Zingen:                 DNP Psalm 131: 1, 2, 3/Mijn hart is niet hoogmoedig, Heer

[Geloofsbelijdenis=]

Zingen:                 Gezang 161: 1, 2, 3, 4/Heer, U bent mijn leven

Gebed  

Collecte              

Zingen:                 Lied 766: 1, 2, 3/Ik zag een nieuwe hemel zich verheffen

Zegen                  

Zondag 38

[1]      Adem in… adem uit.

            Wat betekent je werk voor je? [2] Waar jij overdag mee bezig bent of bent geweest, wat zegt het over jou? Vind je het leuk om te studeren of te werken, daagt het je uit, geeft het je een kans om te laten zien wie je bent en wat je kunt bijdragen? Gefeliciteerd, als dat zo is voor jou! Dan heeft God je rijk gemaakt, als Hij dat voor je geregeld heeft. Of heb jij eigenlijk liever niet dat ik je naar je werk vraag? Ben je het krijtgeraakt, je baan, of zie je er tegenop dat je weer naar school moet, omdat het moeilijk is, omdat er foute mensen rondlopen… Dat spijt me oprecht voor je. Dat net jij het onkruid tegenkomt in je dagelijks werk, de dorens en distels waar God het ooit al over had.

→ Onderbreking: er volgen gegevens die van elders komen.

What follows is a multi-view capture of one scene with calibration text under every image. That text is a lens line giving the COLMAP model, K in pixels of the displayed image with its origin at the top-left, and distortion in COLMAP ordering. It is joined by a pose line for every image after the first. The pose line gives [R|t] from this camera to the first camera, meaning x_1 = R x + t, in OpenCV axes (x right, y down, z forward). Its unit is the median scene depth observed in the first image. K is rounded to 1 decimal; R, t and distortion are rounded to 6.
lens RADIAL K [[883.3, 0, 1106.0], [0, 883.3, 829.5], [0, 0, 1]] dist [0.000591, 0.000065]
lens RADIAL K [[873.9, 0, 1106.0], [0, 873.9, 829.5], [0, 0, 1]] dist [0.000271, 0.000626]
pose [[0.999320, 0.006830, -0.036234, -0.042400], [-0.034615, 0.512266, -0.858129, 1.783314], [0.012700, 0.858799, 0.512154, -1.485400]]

            Werken en rusten. Vandaag gaat het over God die werkt en dan rust. [3] Over werken en rusten zijn natuurlijk een heleboel zinnige dingen over te zeggen. En onzinnige dingen ook. Eerst maar eens wat onzinnige. Bij voorbeeld deze uitspraak: ‘We mogen genieten van onze vakantie, omdat we straks weer uitgerust aan het werk kunnen.’ Pardon? In de geschiedenis van de schepping is de zevende dag de bekroning; vanuit dat perspectief zou je eerder moeten zeggen dat je lekker hard mág werken, zodat je des te meer van je rust geniet. Serieus, al die dominees die eind juni in de kerkbladen schrijven dat we óók mogen genieten van de vakantie… Alsof je daar toestemming voor nodig hebt. Zelfs kinderen weten wel beter. Rusten lijkt vanuit het perspectief van het scheppingsverhaal eerder het doel dan een middel.

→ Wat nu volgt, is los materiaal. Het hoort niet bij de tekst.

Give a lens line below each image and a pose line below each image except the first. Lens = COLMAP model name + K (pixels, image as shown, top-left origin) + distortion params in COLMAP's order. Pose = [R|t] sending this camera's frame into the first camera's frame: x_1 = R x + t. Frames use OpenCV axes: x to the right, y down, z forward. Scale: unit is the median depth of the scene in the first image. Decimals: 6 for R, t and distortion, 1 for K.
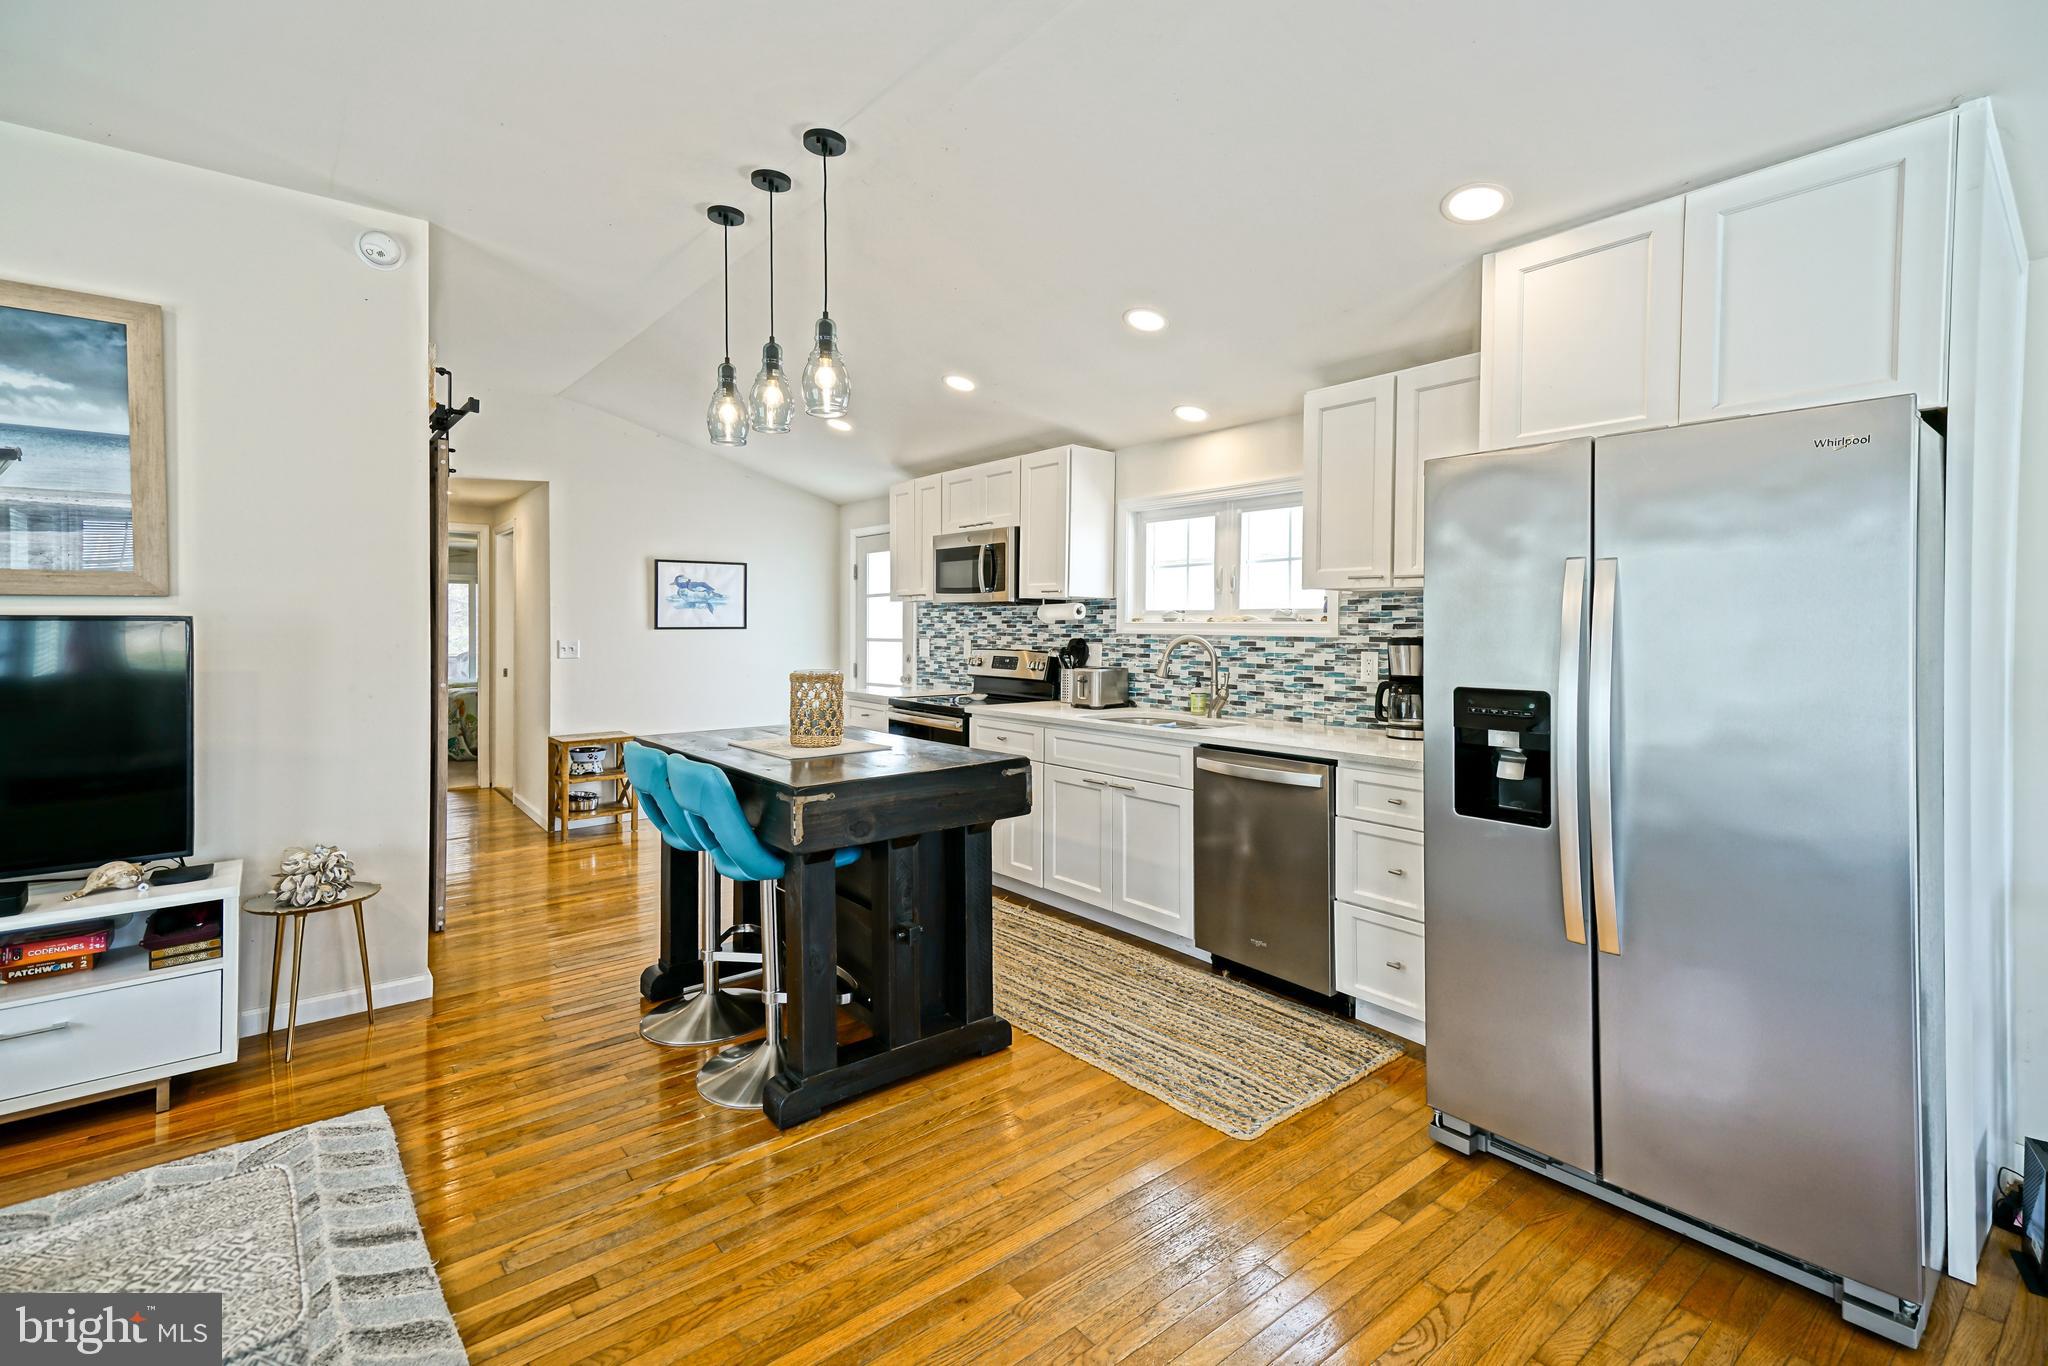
lens RADIAL K [[944.7, 0, 1047.7], [0, 944.7, 628.7], [0, 0, 1]] dist [0.039270, -0.000314]
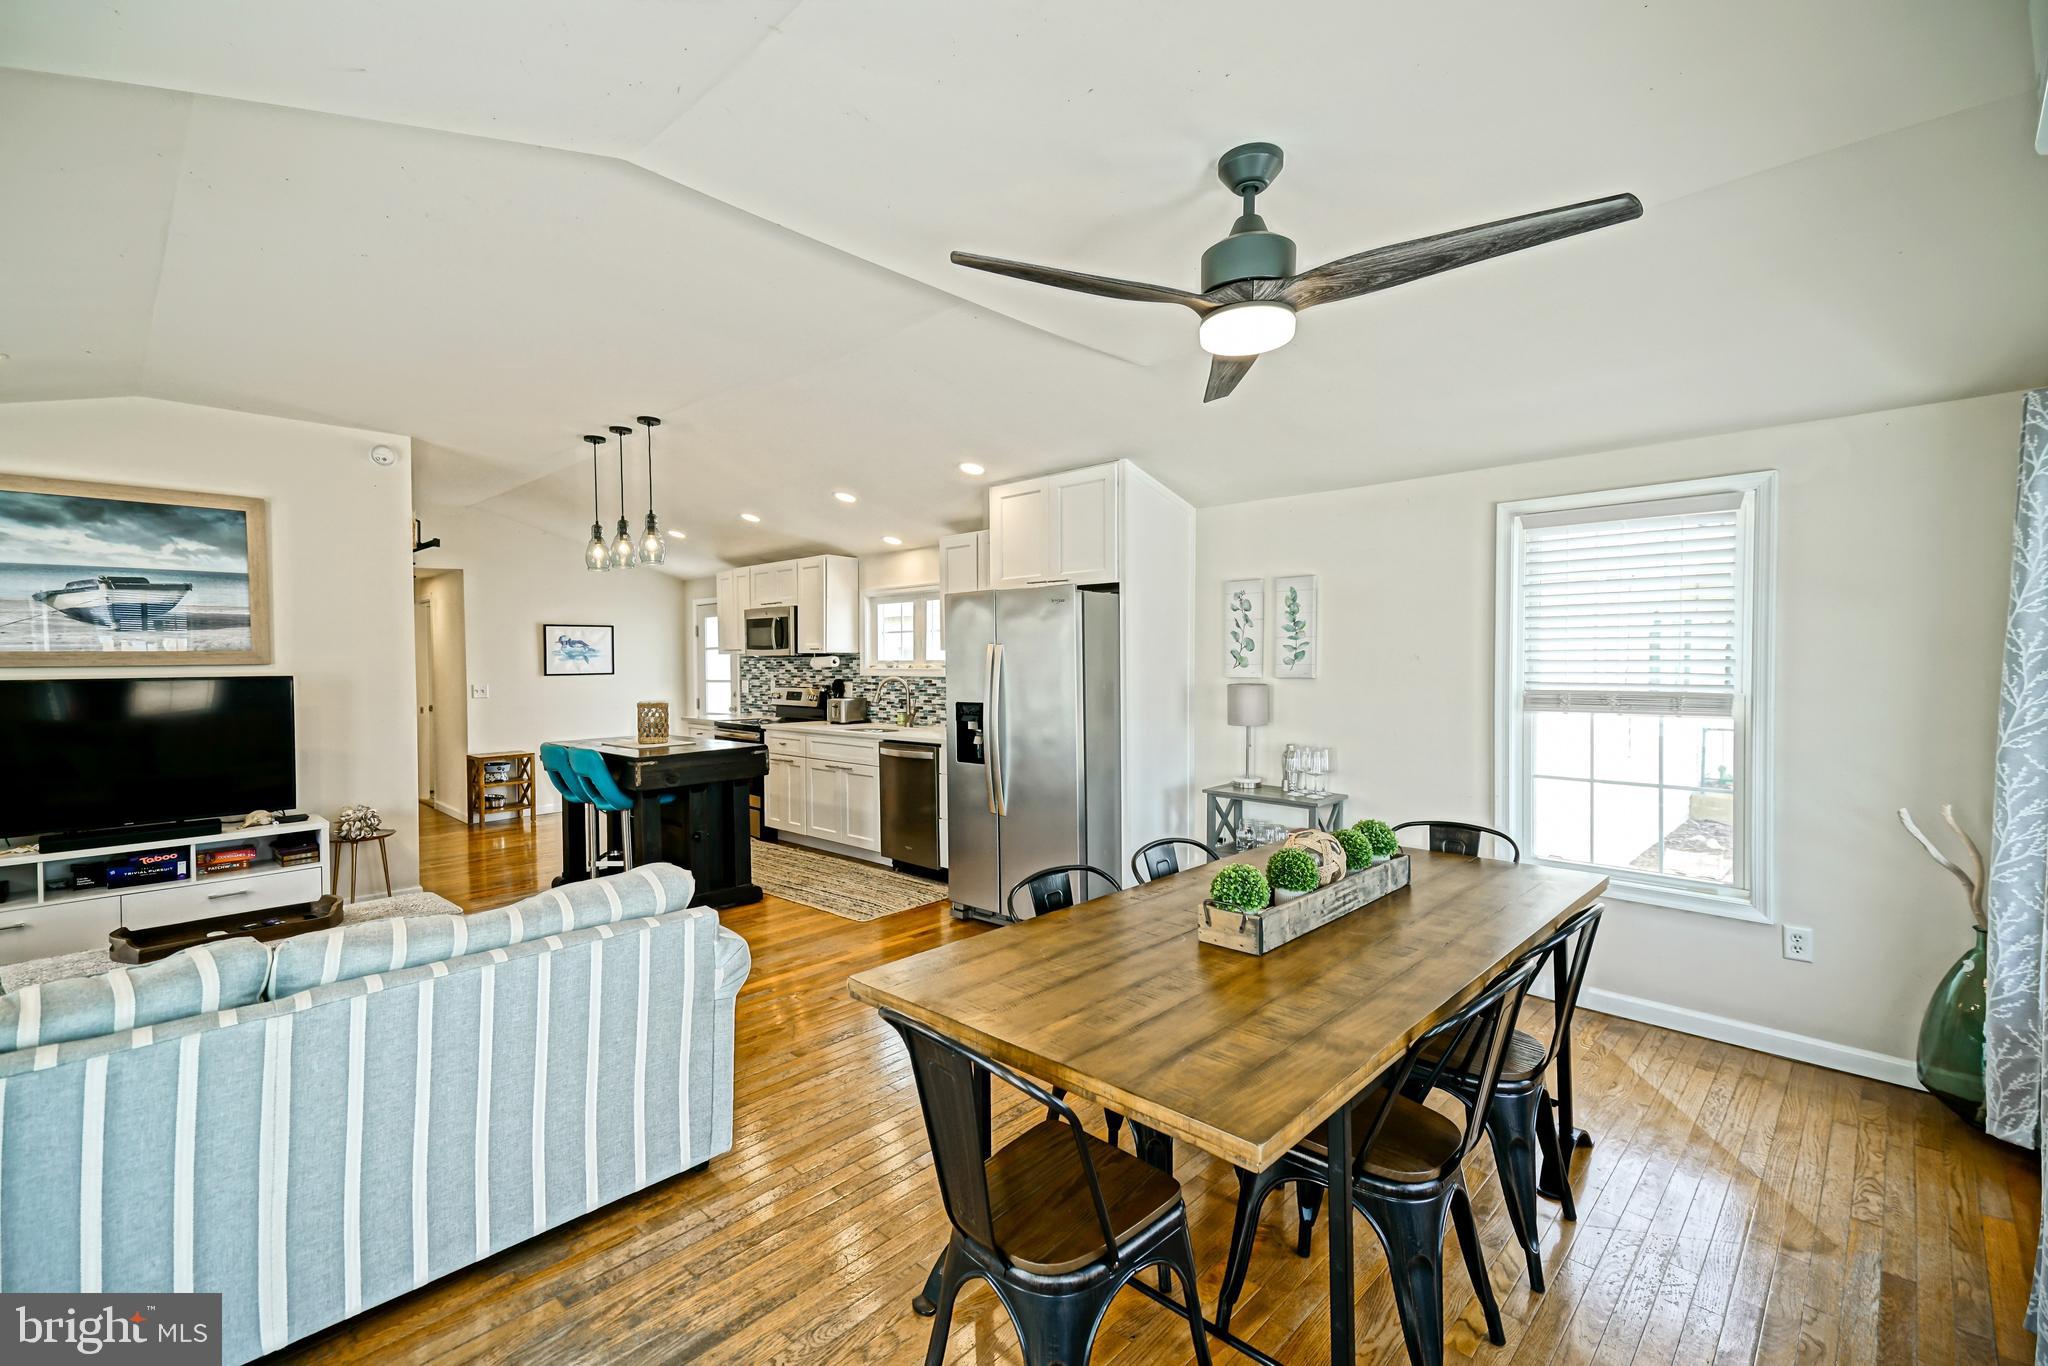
lens RADIAL K [[899.0, 0, 1009.6], [0, 899.0, 692.5], [0, 0, 1]] dist [0.039813, 0.000430]
pose [[0.995511, -0.014102, 0.093593, 0.195229], [0.011182, 0.999437, 0.031648, -0.012794], [-0.093986, -0.030459, 0.995107, -0.544494]]
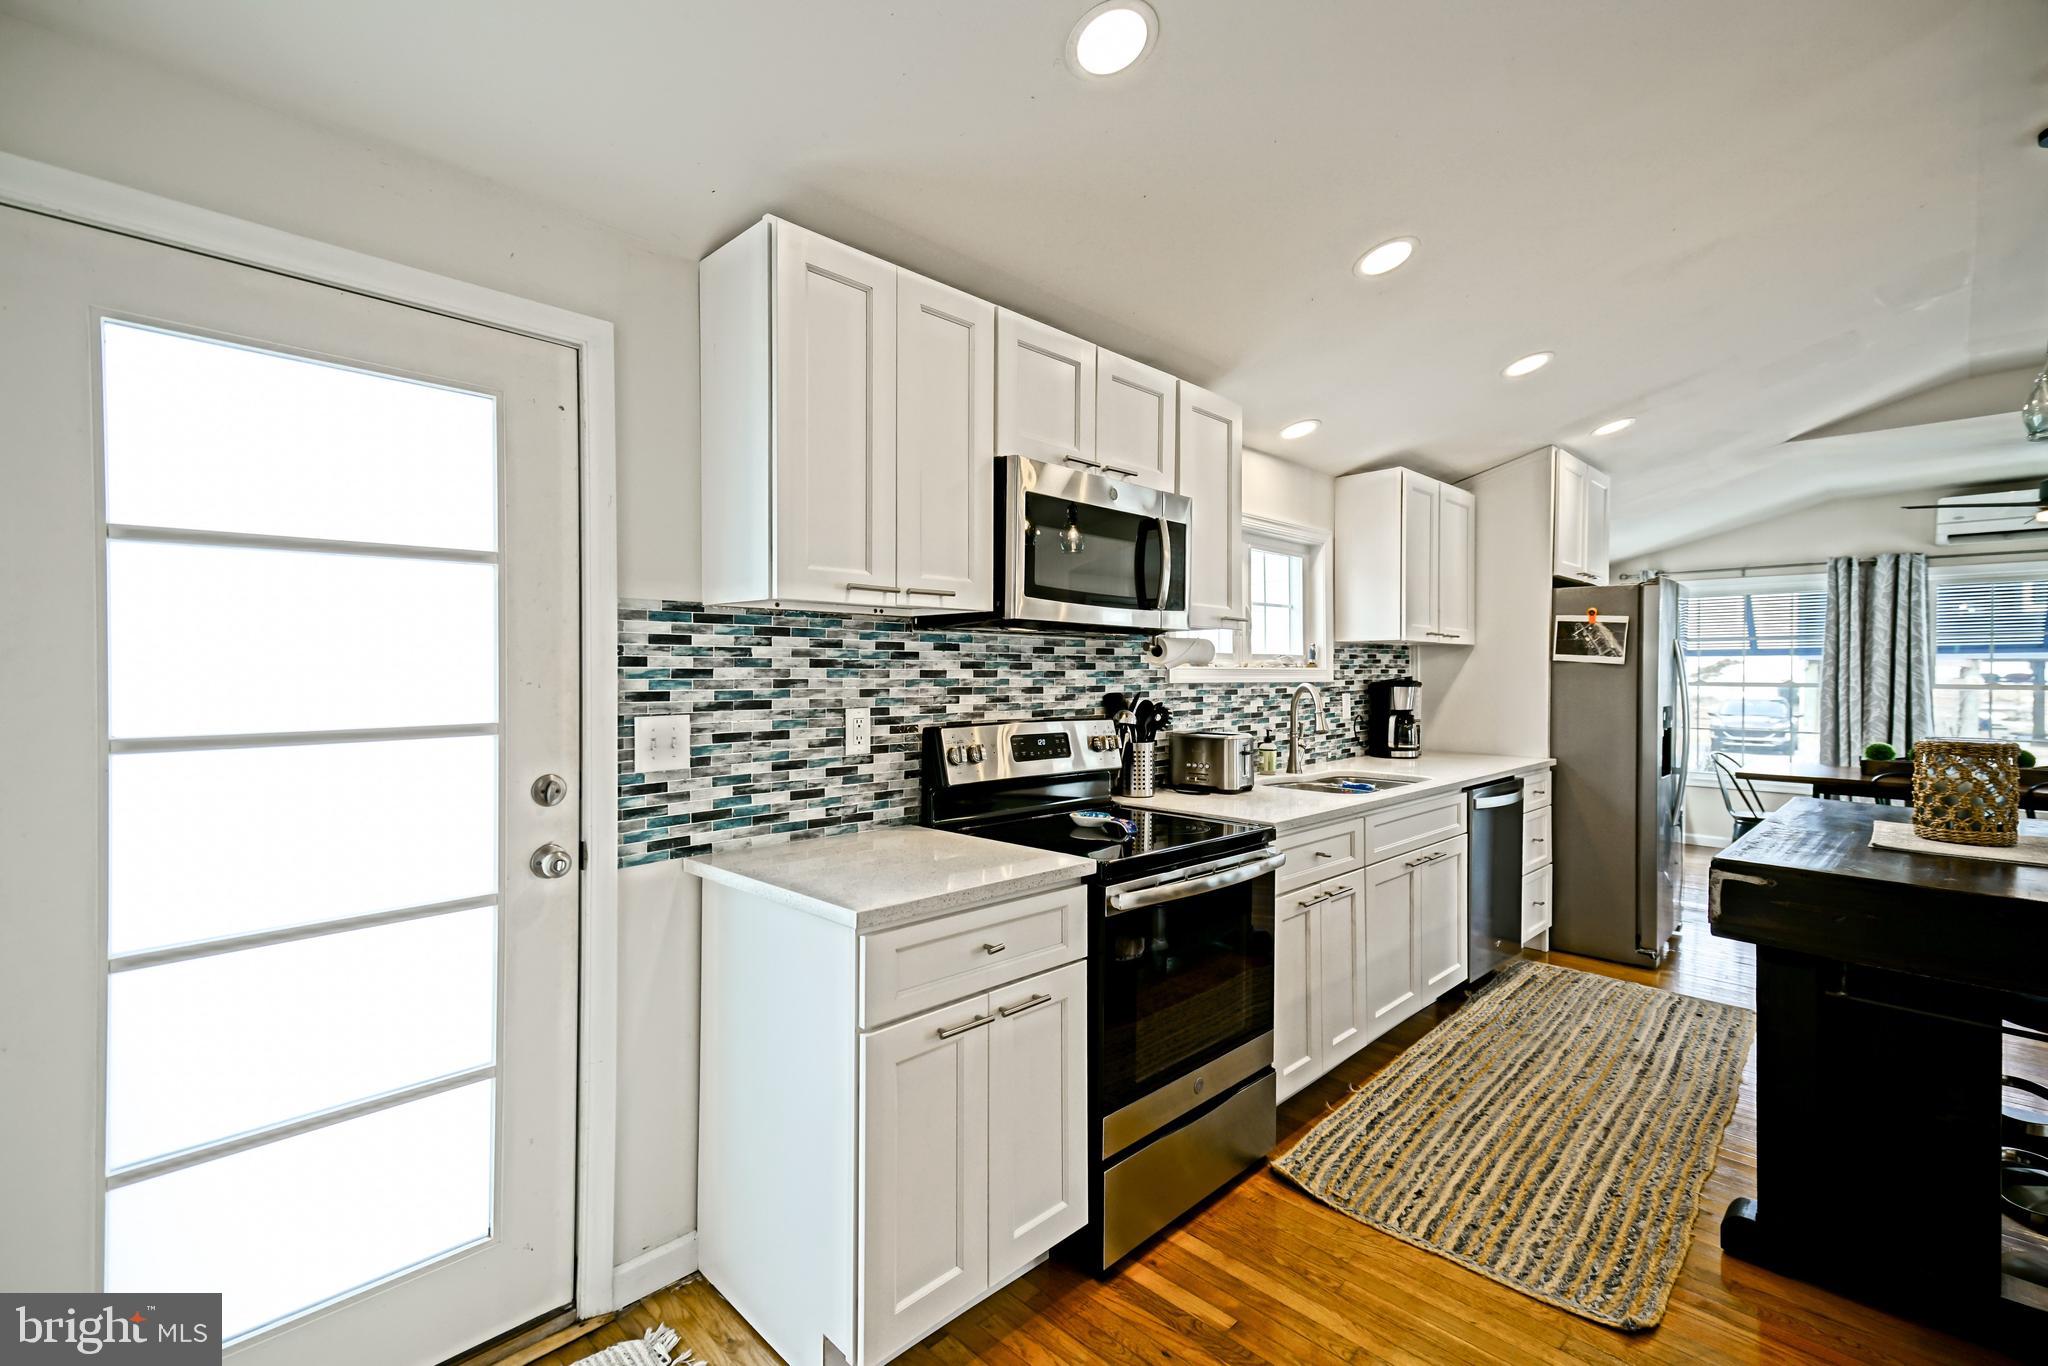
lens RADIAL K [[901.9, 0, 1019.6], [0, 901.9, 668.0], [0, 0, 1]] dist [0.036380, -0.000884]
pose [[-0.096153, 0.001435, 0.995366, -0.637678], [0.003366, 0.999994, -0.001117, -0.006506], [-0.995361, 0.003243, -0.096157, 1.289825]]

Én tegelijk,  om het even ingewikkeld te maken, als jij er één bent van ‘we moeten er nodig even tussen uit, even tot onszelf komen’ … nee, ik neem terug wat ik wilde zeggen. Ik moet niet zeggen dat zo’n uitspraak alleen maar onzinnig is. Als de vloek over ons dagelijks werk jou net hard raakt, wie ben ik dan om te gaan zeggen dat je er niet even aan mag ontsnappen? Punt is, dat het vanmorgen gaat over God die werkt en rust, en net als met de schepping van de hemellichamen, daarmee worden zowel werk als rust in zichzelf ontgoddelijkt. Werk is je god niet, vakantie is je god niet, net zo min als zon of maan. God is God, en Hij werkt en Hij rust.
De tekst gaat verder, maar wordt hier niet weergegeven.